Arabie saoudite : quand des citoyens se mobilisent pour traquer les recrues de Daesh sur internet
Des volontaires saoudiens scrutent la toile pour intercepter des individus radicalisés cherchant à rejoindre l'Etat islamique. Pour ce faire, ils utilisent leur connaissance poussée de l'Islam rigoriste pour démonter les arguments des recruteurs.
Chaque soir après le travail, les membres du collectif Sakinah («tranquillité» en arabe) infiltrent des réseaux de jeunes islamistes radicaux pour empêcher des groupes comme l'Etat islamique de les recruter. Leur arme la plus efficace : une connaissance sur le bout des doigts de l'Islam ultraconservateur qui régit l'Arabie saoudite et dont les extrémistes se servent volontiers pour recruter de nouveaux membres dans leurs rangs.
Abdulrazaq al Morjan, un expert en criminalistique numérique membre de l'association déclare : «L'Arabie Saoudite est le cœur de l'islam [...] et les recruteurs de Daesh ne peuvent pas rivaliser [avec nous] quand il s'agit d'interprétations religieuses.»
Saudi volunteers engage would-be militants on Twitter and steer them away from violent extremism https://t.co/CofcxlepKU
— Tina Fuhr (@TinaFuhr) 30 novembre 2016
Interrogé par le Wall Street Journal, il explique que les membres de Sakinah savent comment dialoguer avec Al-Qaïda et Daesh, comment contester leurs idées avec les bons arguments et comment les décrédibiliser.
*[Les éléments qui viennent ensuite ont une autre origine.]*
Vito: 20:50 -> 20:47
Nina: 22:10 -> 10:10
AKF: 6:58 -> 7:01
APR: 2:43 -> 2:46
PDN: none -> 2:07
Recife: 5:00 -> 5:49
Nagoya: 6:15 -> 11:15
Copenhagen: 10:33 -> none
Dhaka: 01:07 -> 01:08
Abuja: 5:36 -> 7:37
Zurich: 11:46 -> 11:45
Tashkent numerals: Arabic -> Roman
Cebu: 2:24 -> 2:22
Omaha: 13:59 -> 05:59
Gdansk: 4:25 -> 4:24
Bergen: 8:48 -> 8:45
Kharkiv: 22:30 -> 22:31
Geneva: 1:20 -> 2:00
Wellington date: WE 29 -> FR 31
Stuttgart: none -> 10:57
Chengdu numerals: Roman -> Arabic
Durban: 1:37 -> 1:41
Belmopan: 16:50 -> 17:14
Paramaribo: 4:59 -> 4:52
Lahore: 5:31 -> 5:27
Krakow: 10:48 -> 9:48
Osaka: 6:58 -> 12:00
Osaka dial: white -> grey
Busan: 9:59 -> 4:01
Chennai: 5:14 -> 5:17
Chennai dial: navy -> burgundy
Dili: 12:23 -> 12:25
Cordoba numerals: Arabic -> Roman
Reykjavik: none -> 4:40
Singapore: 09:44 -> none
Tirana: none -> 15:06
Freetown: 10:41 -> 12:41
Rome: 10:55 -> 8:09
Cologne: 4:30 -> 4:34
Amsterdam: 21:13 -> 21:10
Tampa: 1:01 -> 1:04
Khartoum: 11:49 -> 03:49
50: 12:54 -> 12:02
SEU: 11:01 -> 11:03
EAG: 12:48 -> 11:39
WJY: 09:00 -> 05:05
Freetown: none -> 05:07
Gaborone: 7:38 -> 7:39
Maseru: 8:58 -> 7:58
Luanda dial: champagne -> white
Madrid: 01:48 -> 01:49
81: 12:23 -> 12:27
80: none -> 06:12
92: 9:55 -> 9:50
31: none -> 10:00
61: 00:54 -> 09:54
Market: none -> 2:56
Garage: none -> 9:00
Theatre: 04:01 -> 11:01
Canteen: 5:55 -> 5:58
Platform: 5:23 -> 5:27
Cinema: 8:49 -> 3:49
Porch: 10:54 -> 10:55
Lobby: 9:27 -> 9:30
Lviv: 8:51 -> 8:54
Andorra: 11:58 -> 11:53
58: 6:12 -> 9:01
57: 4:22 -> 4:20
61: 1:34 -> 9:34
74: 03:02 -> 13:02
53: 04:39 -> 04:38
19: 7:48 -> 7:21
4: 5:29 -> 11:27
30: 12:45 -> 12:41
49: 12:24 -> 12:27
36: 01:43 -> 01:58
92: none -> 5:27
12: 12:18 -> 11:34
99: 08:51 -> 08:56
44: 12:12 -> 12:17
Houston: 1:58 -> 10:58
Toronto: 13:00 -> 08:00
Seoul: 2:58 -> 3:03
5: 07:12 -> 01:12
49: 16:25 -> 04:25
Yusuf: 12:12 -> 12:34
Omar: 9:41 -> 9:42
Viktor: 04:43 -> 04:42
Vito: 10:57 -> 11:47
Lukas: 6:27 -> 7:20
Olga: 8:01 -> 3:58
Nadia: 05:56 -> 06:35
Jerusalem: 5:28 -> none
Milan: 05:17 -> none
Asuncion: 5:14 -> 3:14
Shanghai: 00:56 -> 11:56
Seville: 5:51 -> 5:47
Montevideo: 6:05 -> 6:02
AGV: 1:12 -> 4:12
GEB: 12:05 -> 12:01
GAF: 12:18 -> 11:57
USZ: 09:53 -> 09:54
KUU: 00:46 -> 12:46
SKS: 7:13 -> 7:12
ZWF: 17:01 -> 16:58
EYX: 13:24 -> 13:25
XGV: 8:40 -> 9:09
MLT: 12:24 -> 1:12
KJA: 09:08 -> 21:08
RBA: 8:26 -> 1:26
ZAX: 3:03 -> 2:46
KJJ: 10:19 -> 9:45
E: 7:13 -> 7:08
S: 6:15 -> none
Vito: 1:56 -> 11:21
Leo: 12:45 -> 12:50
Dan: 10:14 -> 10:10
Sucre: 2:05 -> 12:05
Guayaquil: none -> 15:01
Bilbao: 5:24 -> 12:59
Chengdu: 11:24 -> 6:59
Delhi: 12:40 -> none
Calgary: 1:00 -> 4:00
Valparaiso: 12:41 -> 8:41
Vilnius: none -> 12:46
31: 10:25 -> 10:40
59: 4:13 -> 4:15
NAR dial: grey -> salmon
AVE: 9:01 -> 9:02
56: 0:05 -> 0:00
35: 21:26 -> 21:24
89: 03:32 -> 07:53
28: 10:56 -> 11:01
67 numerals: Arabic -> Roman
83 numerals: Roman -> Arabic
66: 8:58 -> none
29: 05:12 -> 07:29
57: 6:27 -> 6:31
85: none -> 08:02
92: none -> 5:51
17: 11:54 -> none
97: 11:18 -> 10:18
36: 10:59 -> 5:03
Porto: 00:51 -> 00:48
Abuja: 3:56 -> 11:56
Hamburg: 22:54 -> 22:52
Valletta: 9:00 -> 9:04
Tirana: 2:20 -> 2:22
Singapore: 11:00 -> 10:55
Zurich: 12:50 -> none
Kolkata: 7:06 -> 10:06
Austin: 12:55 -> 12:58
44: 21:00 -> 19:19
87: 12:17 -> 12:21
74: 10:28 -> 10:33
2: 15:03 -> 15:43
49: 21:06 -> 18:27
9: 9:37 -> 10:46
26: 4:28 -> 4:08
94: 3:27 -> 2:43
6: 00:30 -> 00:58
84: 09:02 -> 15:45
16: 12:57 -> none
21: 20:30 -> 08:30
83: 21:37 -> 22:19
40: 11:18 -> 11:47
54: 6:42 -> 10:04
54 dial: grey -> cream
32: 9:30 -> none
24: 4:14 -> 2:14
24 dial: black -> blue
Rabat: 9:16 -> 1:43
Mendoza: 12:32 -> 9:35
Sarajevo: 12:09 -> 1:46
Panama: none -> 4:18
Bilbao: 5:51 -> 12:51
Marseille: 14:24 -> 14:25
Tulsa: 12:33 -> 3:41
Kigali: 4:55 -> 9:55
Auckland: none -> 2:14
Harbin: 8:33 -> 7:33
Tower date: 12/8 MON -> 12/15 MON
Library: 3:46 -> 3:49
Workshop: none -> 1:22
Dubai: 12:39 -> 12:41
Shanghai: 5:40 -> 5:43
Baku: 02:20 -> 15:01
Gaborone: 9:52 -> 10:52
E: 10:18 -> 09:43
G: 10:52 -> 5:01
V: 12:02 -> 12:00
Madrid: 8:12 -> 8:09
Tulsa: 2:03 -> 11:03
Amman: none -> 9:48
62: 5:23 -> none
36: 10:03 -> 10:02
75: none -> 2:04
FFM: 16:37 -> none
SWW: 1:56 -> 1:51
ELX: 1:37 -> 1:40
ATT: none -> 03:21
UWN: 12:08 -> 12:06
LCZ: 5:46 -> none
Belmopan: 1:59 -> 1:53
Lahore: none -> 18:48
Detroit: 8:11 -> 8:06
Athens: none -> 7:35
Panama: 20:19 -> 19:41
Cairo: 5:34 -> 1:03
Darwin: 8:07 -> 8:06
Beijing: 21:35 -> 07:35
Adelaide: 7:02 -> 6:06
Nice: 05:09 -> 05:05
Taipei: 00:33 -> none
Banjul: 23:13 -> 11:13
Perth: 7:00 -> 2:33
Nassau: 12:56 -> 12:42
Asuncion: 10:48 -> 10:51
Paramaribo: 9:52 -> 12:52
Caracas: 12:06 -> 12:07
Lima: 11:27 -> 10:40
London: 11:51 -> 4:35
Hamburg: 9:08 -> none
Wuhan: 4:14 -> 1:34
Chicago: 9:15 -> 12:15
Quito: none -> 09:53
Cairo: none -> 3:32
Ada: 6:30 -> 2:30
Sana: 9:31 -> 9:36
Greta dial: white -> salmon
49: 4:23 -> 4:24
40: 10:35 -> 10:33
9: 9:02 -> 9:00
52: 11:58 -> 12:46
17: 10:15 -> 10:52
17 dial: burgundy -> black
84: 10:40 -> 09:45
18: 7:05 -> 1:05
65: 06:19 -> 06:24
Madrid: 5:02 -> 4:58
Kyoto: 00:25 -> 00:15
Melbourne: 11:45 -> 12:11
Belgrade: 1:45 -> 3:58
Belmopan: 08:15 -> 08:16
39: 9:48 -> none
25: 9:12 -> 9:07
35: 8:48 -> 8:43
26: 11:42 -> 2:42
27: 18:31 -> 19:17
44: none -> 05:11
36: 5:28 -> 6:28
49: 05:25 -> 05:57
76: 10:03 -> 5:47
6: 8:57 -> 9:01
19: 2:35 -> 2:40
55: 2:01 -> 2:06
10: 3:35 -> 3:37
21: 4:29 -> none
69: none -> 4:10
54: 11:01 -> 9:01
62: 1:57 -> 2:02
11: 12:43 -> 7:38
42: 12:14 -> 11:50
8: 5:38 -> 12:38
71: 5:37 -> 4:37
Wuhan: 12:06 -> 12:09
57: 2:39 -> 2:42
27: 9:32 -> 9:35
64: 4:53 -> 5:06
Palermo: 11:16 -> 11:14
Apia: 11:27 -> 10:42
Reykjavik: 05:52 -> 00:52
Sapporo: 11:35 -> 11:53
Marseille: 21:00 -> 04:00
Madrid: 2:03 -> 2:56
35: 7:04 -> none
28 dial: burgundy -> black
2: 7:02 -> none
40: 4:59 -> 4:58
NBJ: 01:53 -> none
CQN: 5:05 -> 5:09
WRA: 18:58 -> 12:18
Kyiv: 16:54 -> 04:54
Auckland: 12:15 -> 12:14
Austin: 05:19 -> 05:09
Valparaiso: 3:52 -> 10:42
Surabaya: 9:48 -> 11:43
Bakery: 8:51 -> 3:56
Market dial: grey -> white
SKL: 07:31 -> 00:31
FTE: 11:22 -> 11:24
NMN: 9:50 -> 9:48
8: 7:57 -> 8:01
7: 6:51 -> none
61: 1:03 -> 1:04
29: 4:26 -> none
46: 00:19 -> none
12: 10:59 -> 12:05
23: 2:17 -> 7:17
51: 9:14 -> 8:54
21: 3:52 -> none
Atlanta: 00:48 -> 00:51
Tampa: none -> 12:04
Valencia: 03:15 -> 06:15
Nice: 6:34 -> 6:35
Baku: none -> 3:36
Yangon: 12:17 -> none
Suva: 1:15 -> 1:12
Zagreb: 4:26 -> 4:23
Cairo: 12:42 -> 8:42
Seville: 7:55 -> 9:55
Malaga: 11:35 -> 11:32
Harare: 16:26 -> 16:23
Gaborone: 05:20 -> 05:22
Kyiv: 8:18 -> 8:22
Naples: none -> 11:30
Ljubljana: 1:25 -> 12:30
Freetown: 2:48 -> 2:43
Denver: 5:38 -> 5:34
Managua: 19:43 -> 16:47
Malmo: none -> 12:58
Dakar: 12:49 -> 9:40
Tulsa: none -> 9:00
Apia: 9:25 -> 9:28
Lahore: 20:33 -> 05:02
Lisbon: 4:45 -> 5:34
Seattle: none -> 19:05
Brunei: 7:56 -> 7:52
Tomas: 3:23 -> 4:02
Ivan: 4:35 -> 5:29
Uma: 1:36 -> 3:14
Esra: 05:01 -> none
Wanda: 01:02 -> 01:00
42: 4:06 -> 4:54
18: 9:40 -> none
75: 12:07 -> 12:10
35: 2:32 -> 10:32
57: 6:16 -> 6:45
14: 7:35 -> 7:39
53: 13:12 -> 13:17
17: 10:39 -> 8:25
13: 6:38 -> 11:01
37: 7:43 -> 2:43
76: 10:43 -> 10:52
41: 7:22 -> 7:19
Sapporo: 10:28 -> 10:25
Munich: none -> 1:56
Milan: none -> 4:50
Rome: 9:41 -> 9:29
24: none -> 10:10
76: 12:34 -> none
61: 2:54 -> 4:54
Ce collectif indépendant travaille en collaboration avec d'autres organisations du gouvernement de Riyad qui s'est mis en tête de combattre le djihadisme avec ses propres armes, notamment l'islam sunnite radical.
Combattre les djihadistes avec leurs propres armes
En effet, alors qu'une grande partie de l'effort mondial visant à faire face à la radicalisation en ligne met l'accent sur l'incitation des entreprises technologiques à faire plus pour empêcher les terroristes d'utiliser les plateformes de réseaux sociaux pour diffuser leurs idées djihadistes, les membres de Sakinah proposent une approche différente.
Ils engagent carrément le dialogue avec des djihadistes potentiels pour les détourner de l'extrémisme violent à l'aide de la doctrine islamique rigoriste. Pour ce faire, Twitter est leur terrain d'action principal. C'est en effet là que la prolifération des recrutements de Daesh est la plus importante selon eux.
Le groupe Sakinah est composé d'environ 80 personnes, psychologues, experts en technologie de l'information ou encore des spécialistes de l'islam. Presque tous sont des Saoudiens.
L'association a commencé à lutter contre les extrémistes en ligne dès 2003, lorsqu'un jeune bureaucrate du gouvernement, Abdulmunem al Mushawah, s'est mis durant son temps libre à surveiller et à affronter des extrémistes affiliés à des groupes comme Al-Qaïda sur des forums de discussion. Au fil des mois, il a été rejoint par d'autres volontaires.
A la base du fondement de Sakinah se trouvent les attentats du 11 septembre 2001 aux Etats-Unis qui avaient provoqué une intense pression internationale pour réprimer l'idéologie extrémiste et le financement du terrorisme.
Après mai 2003, Riyad a intensifié ses efforts contre le terrorisme, lorsque Al-Qaïda a lancé une campagne de bombardement dans le pays, et encore plus avec la montée de l'Etat islamique, qui a mené des dizaines d'attaques au royaume saoudien depuis 2014.
Dans leurs conversations, les volontaires de Sakinah discutent souvent du principe islamique du djihad, un terme qui signifie «la guerre sainte», mais très souvent interprété de façons divergentes par des groupuscules qui souhaitent orienter la signification du terme en fonction de leurs propres intérêts.
Les membres de Sakinah soutiennent que le djihad ne peut être sanctionné que par des dirigeants et que le meilleur type de djihad est justement celui qui vise à contrer les terroristes qui abusent de la foi islamique en la détournant.
A titre d'exemple, suite aux attaques du métro et de l'aéroport de Bruxelles en mars 2016, les extrémistes se sont jetés sur les réseaux sociaux pour rechercher de potentielles recrues. C'est alors que les volontaires de Sakinah sont intervenus, en suivant scrupuleusement ceux qui avaient exprimé leur soutien aux attaques.
Selon les bénévoles du groupe, dans un tiers des cas, Sakinah parvient à dissuader les individus radicalisés de rejoindre Daesh ou d'autres groupuscules extrémistes djihadistes. C'est ce qui ressort de l'analyse du comportement à long terme des 3 000 personnes avec lesquelles ses membres ont interagi depuis la création de Sakinah en 2003.